The play opens with Clarence, a hapless angel-in-training dispatched by the Heavenly Boss (HB), showing agitation at the onerous and seemingly impossible task of rescuing George from his planned suicide. We learn that the HB runs a strict meritocracy and has no use for seniority. Other angels doubt the capacity of Clarence to work this miracle, since he has the “IQ of a rabbit.” It turns out that Clarence has been an angel in training for 200 years and has yet to earn his wings. Before accepting this task, Clarence wishes assurance that success in rescuing George will be rewarded with a promotion and that he will get his wings.

So, one lesson involves a clear success/reward payoff that underpins the employment relationship between the HB and Clarence. A second lesson is the importance of enforceable contracts. In addition to public goods such as education, defence and transportation, contract law underpins our economy. Now the HB and Clarence make a verbal contract that success will brings wings (though legal purists might note a certain looseness in this arrangement). But one “takeaway” from the Old Testament is that the HB must obey the law, so this verbal agreement is binding.

However, these are still minor lessons from the movie. A significant insight is the importance of altruism as the economic “glue” for our society. After his father dies, George gives up his plans to travel the world to return home to take over the S&L. Through a flashback, we also learn that George had risked his own life to save his brother from drowning. And finally, while a teenager in a drugstore, he intervenes when the pharmacist, drunk and grief-stricken at the death of his own son, mistakenly prescribes a poison rather then a medicine and George saves a second life.

The economics of altruism, first introduced by Adam Smith and later revived by economists such as Kenneth Boulding, has become an increasingly important idea. My well-being depends first on having empathy for the ­misfortune of others and second on a willingness to give up income to improve their lot. The widespread support for using taxes to fund social safety net programs such as social assistance reveals that maximizing personal welfare, a touchstone of traditional economics, also depends on ensuring at least the minimum well-being of others.

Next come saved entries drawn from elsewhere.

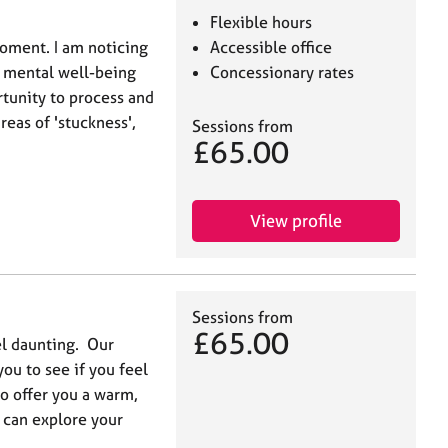
Flexible hours
moment. I am noticing
Accessible office
's mental well-being
Concessionary rates
rtunity to process and
reas of 'stuckness',
Sessions from
£65.00
View profile
Sessions from
£65.00
el daunting. Our
you to see if you feel
o offer you a warm,
 can explore your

George’s selflessness illustrates the themes of benevolence and the power of altruism that echo through modern economics.

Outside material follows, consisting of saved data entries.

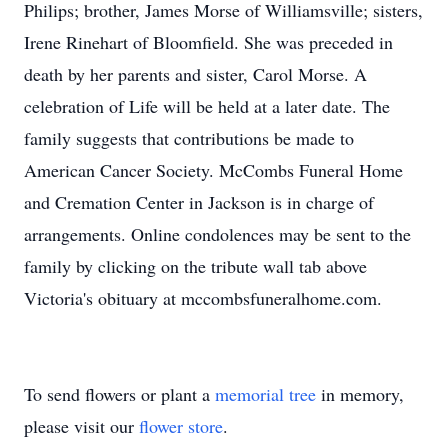
Philips; brother, James Morse of Williamsville; sisters,
Irene Rinehart of Bloomfield. She was preceded in
death by her parents and sister, Carol Morse. A
celebration of Life will be held at a later date. The
family suggests that contributions be made to
American Cancer Society. McCombs Funeral Home
and Cremation Center in Jackson is in charge of
arrangements. Online condolences may be sent to the
family by clicking on the tribute wall tab above
Victoria's obituary at mccombsfuneralhome.com.
To send flowers or plant a
memorial tree
in memory,
please visit our
flower store
.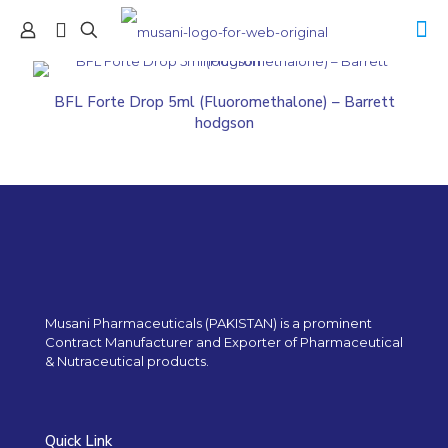
BFL Forte Drop 5ml (Fluoromethalone) – Barrett
hodgson
Musani Pharmaceuticals (PAKISTAN) is a prominent
Contract Manufacturer and Exporter of Pharmaceutical
& Nutraceutical products.
Quick Link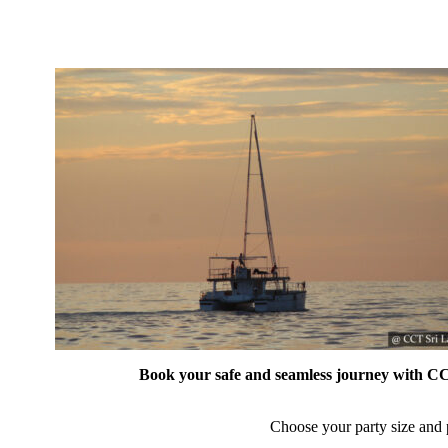
Book your safe and seamless journey with CCT
Choose your party size and p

A second economic lesson is even more current. In a stroke of genius, Clarence devises an experiment: through heavenly powers, he transports George to a world into which he had never been born. His brother drowns, the pharmacist’s client dies from receiving the poison and Mr. Potter acquires the S&L, immediately foreclosing on many mortgages and throwing George’s friends out of their homes.

Creating the “counterfactual,” a world as it is now, except with or without a policy/program/tax, is a standard technique in modern economics. Traditionally, economists used “thought experiments,” logical arguments or abstract math to parse policy.

Modern economics, under the influence of such thinkers as the Nobel laureate Vernon Smith, has become more experimental. Economic laboratories put undergrads through countless studies in behavioural economics, and we attempt to use large-scale social experiments such as the Ontario basic income pilot to chart policy. Clarence, in his bumbling way, hits upon a very modern economic research technique. George now understands the pivotal role he has played in others’ lives and decides to live.

Popular culture contains hidden economic insights. I still think the movie is hokey, but I now need to break away… I am late for my annual viewing of A Christmas Carol with Alastair Sim as Scrooge.

Gregory Mason is an associate professor of economics at the University of Manitoba.